### Records from a data source:
====================

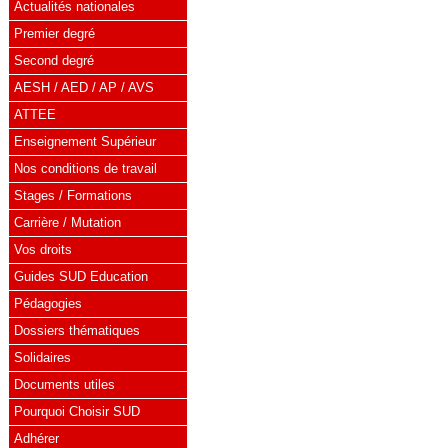
Actualités nationales
Premier degré
Second degré
AESH / AED / AP / AVS
ATTEE
Enseignement Supérieur
Nos conditions de travail
Stages / Formations
Carrière / Mutation
Vos droits
Guides SUD Education
Pédagogies
Dossiers thématiques
Solidaires
Documents utiles
Pourquoi Choisir SUD
Adhérer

====================

All the records need to be printed again exactly as written, though without their pictures.

### Response below:
Actualités nationales
Premier degré
Second degré
AESH / AED / AP / AVS
ATTEE
Enseignement Supérieur
Nos conditions de travail
Stages / Formations
Carrière / Mutation
Vos droits
Guides SUD Education
Pédagogies
Dossiers thématiques
Solidaires
Documents utiles
Pourquoi Choisir SUD
Adhérer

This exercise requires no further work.